- [EXTRAIT DU DOCUMENT]:
══════════

Les exemples apportent plus d'information que les contre-exemples, lorsqu'il y a plus de deux valeurs possibles pour chaque caractéristique.

On distingue plusieurs éléments dans la formation et le test d'hypothèses:

  1. La nature de l'information (positive ou négative). Un exemple vient confirmer ou infirmer une hypothèse (Hypothèse=bleu Objet=bleu Info=OUI) confirme notre hypothèse et la renforce; (Hypothèse=petit Objet=grand Information=OUI), infirme notre hypothèse, il faut donc l'abandonner. Si l'information est négative, il est plus difficile de conforter ou d'abandonner une hypothèse, car il faut déduire le vrai (H=petit O=petit I=NON) malgré l'infirmation, on gardera plus facilement son hypothèse; (H=bleu O=jaune I=NON) malgré la confirmation de l'hypothèse, elle sera moins renforcée qu'avec une information positive, car il n'y a pas d'expérimentation directe, mais une déduction à faire. Ceci ressemble à A propos de la démarche standard / La règle de Nicod, dans le sens qu'une expérience positive confirme plus notre hypothèse qu'une expérience négative, qui pourtant apporte également de l'information.
  2. La nature de l'hypothèse (une propriété élémentaire ou une combinaison de propriétés). Il est plus facile d'identifier une règle qui ne possède qu'une seule propriété.
  3. Le nombre d'hypothèses traitées simultanément. Une information permet d'éliminer un certain nombre d'hypothèses encore plausibles avant qu'elle n'arrive. On poursuit le processus, jusqu'à ce qu'il ne reste plus qu'une hypothèse, qui sera donc la solution. On peut aussi ne traiter qu'une hypothèse, en la gardant jusqu'à ce qu'elle soit infirmée. Le nombre d'hypothèses prises en compte dépend du niveau de développement de la personne. La complexité de la situation peut influencer le traitement, même chez les adultes.
  4. L'évolution génétique des règles de décision dans le test d'hypothèses. Au départ (6-7ans), l'enfant traite une hypothèse constituée par une propriété de l'objet.

Dans la deuxième étape (8ans), l'enfant peut traiter l'hypothèse alternative (H=bleu O=bleu I=OUI, alors bleu est accepté et jaune est rejeté!)

À partir de là, le développement se fait dans deux directions:

  • généralisation du test à toutes les caractéristiques de l'objet. La même information est utilisée pour tester des hypothèses sur plusieurs dimensions.
  • hypothèse sur la dimension, sur toutes les propriétés de l'objet et plus sur une seule valeur.

Recherche d'information pour la vérification d'hypothèse

On teste une hypothèse afin qu'elle soit confirmée par une information positive. Ceci se fait pour les enfants et les situations complexes. Un exemple est plus convaincant qu'un contre-exemple, même si il y a relation d'équivalence entre une hypothèse testée et une hypothèse alternative. Le biais de confirmation a été décrit par Wason (1977), qui l'a expérimenté sur des étudiants. On en revient à la règle de Nicod, voir une vache blanche confirme moins fortement que de voir un corbeau noir. La confirmation directe apporte un degré de conviction plus important que la confirmation indirecte (invalidation de l'hypothèse alternative), mais ceci, même si il y relation d'équivalence.

══════════

- [DONNÉES]:
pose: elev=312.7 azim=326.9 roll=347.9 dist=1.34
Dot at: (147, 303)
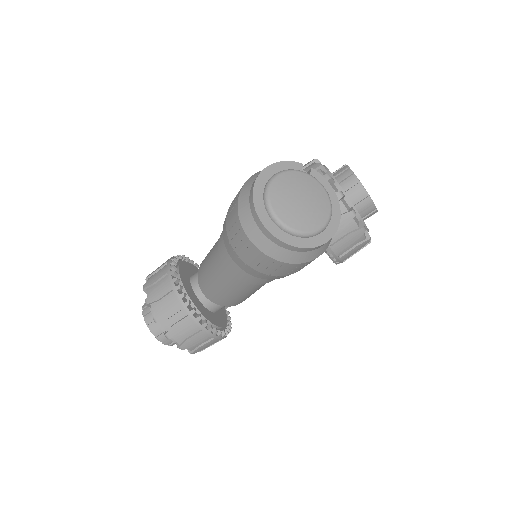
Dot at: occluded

══════════

- [CONSIGNE]: Selon l'extrait sur le test d'hypothèses, qui a décrit le biais de confirmation, et auprès de qui l'a-t-il expérimenté ? Appuyez-vous uniquement sur l'extrait pour répondre.

- [RÉPONSE]: Wason (1977), qui l'a expérimenté sur des étudiants.